**About this exercise**
Your task is to give the records again exactly. Leave each picture out.
┌─ Given data
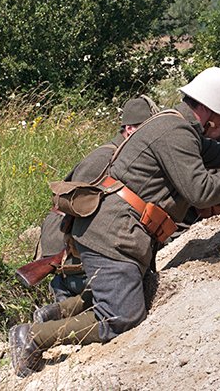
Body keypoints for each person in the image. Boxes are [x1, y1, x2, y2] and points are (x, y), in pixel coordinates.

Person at [9, 67, 220, 377]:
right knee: (122, 315)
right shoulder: (178, 132)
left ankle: (52, 313)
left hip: (112, 231)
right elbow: (201, 192)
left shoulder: (177, 125)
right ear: (208, 112)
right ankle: (33, 338)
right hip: (113, 235)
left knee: (132, 290)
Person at [33, 95, 159, 311]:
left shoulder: (123, 155)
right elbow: (71, 206)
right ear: (129, 130)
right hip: (65, 249)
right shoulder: (105, 158)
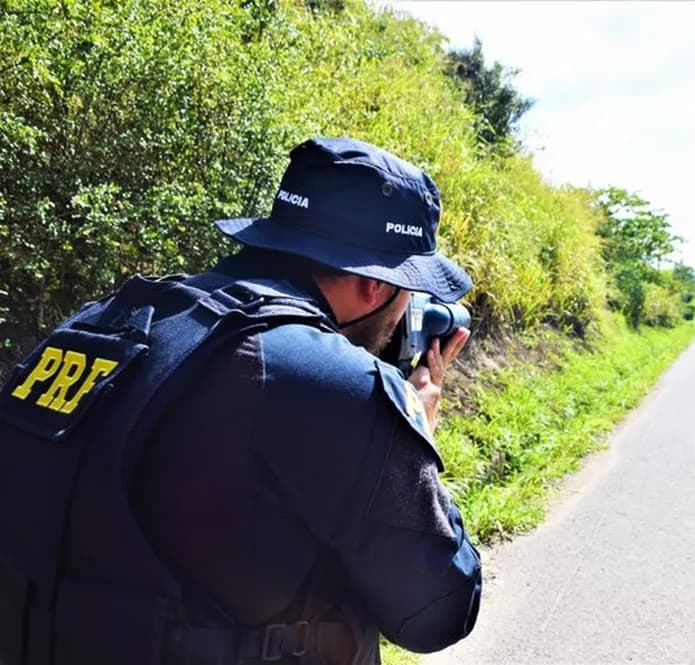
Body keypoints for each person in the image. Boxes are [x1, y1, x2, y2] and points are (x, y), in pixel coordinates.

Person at [0, 138, 481, 665]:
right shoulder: (335, 385)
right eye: (406, 287)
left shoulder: (100, 325)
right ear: (371, 284)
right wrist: (416, 431)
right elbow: (439, 611)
└─
**Result of the task**
Body keypoints for each person in the image. Boxes are [x1, y1, x2, y2] and points are (x, y), in pixel coordinates.

Person at [9, 67, 220, 377]:
right knee: (122, 315)
right shoulder: (178, 132)
left ankle: (52, 313)
left hip: (112, 231)
right elbow: (201, 192)
left shoulder: (177, 125)
right ear: (208, 112)
right ankle: (33, 338)
right hip: (113, 235)
left knee: (132, 290)
Person at [33, 95, 159, 311]:
left shoulder: (123, 155)
right elbow: (71, 206)
right ear: (129, 130)
right hip: (65, 249)
right shoulder: (105, 158)
Body keypoints for each person in the image. Boxes are [x1, y1, x2, y2] and points are (x, y), in pixel coordinates.

Person at [0, 138, 481, 665]:
right shoulder: (335, 385)
right eye: (406, 287)
left shoulder: (100, 325)
right ear: (371, 284)
right wrist: (416, 431)
right elbow: (439, 611)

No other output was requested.